— WHAT TO WORK ON —
Reproduce each line of text in the listing below without any changes, leaving out the pictures.

— ENTRIES PROVIDED —
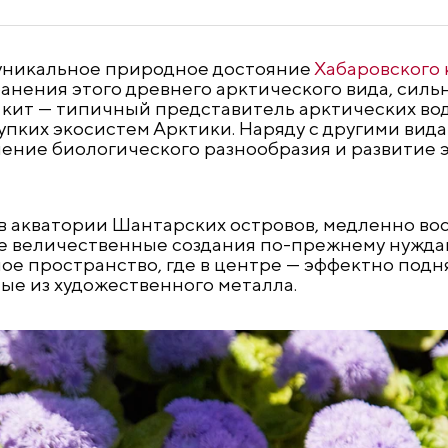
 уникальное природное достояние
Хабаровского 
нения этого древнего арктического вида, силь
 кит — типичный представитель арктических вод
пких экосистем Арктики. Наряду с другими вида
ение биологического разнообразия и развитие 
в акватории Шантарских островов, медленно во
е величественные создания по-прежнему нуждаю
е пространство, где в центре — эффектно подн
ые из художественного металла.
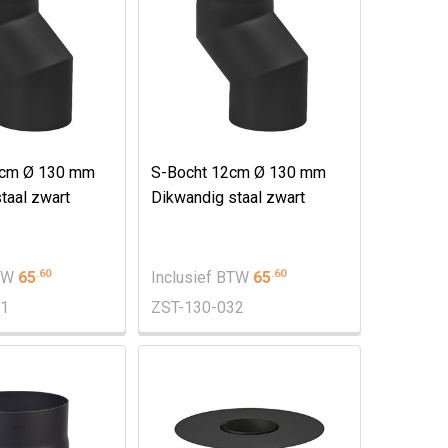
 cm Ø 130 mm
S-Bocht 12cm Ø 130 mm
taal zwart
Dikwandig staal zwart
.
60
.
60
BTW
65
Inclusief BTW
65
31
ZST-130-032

— ANSWER FOR THIS EXERCISE —
 уникальное природное достояние
Хабаровского 
нения этого древнего арктического вида, силь
 кит — типичный представитель арктических вод
пких экосистем Арктики. Наряду с другими вида
ение биологического разнообразия и развитие 
в акватории Шантарских островов, медленно во
е величественные создания по-прежнему нуждаю
е пространство, где в центре — эффектно подн
ые из художественного металла.
 cm Ø 130 mm
S-Bocht 12cm Ø 130 mm
taal zwart
Dikwandig staal zwart
.
60
.
60
BTW
65
Inclusief BTW
65
31
ZST-130-032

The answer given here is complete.